Nadia, Butterfly ou l’envers de la performance

Avec Nadia, Butterfly, le réalisateur Pascal Plante s’éloigne du film sportif classique en offrant un portrait intimiste d’une athlète de pointe à l’aube de sa retraite. L’action se déroule dans le monde de la natation aux Jeux olympiques de Tokyo en 2020.

Pascal Plante est un habitué du Festival international francophone en Acadie. Il a participé au festival soit comme cinéaste ou comme juré au moins à six reprises. En 2017, il y a présenté son premier long métrage de fiction Faux tatouages, un film à petit budget sur une idylle amoureuse joué avec beaucoup d’authenticité. Même si Nadia, Butterfly a profité d’un budget d’une plus grande ampleur, l’authenticité et le naturel sont encore une fois au rendez-vous. On ne suit pas le schéma narratif de la plupart des films sportifs.

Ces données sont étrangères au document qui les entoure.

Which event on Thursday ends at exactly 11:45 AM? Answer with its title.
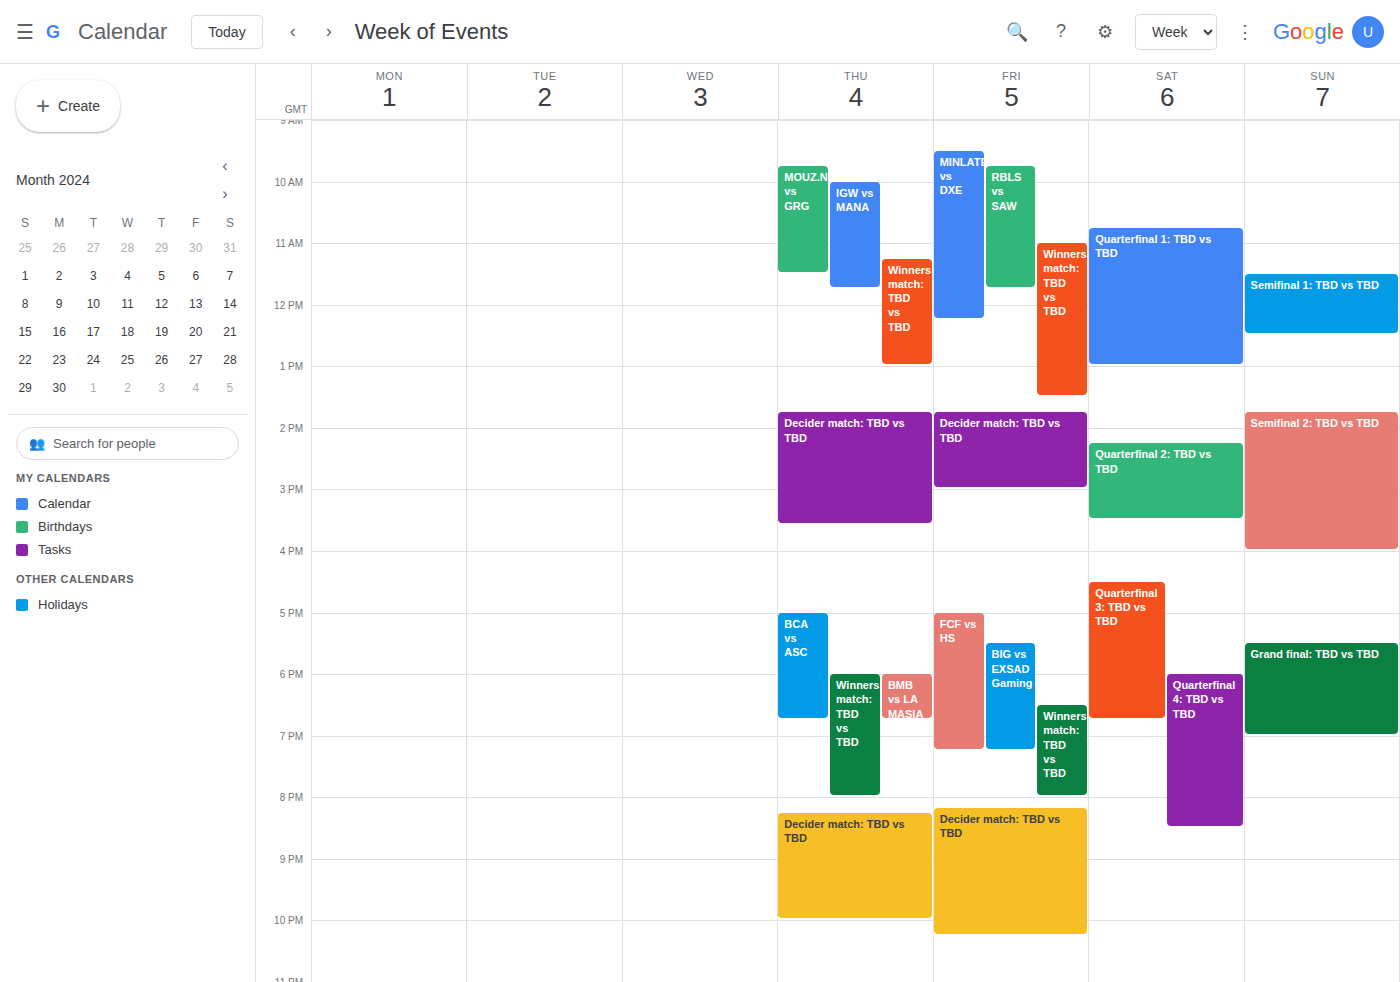
"IGW vs MANA"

Le film raconte l’histoire d’une athlète de pointe, Nadia, spécialiste de la nage papillon, qui a décidé de se retirer de la natation compétitive après les Jeux de Tokyo, afin de fuir cette vie de sacrifice. On assiste donc à sa dernière compétition internationale. Elle est au sommet de sa forme, mais elle est déterminée à reprendre le contrôle de sa vie et à retrouver son identité en dehors du sport de haut niveau. Cette décision controversée provoquera plusieurs émotions chez la nageuse, s’étonnant même de ce qu’elle vit. Elle traverse alors une dérive passagère.

«C’était une volonté de se coller à la psychologie d’un athlète qui est au point de bascule de sa transition. Étudier un peu au microscope les quelques jours ou les quelques heures qui suivent cette décision-là. Parce que ça frappe de plein fouet.»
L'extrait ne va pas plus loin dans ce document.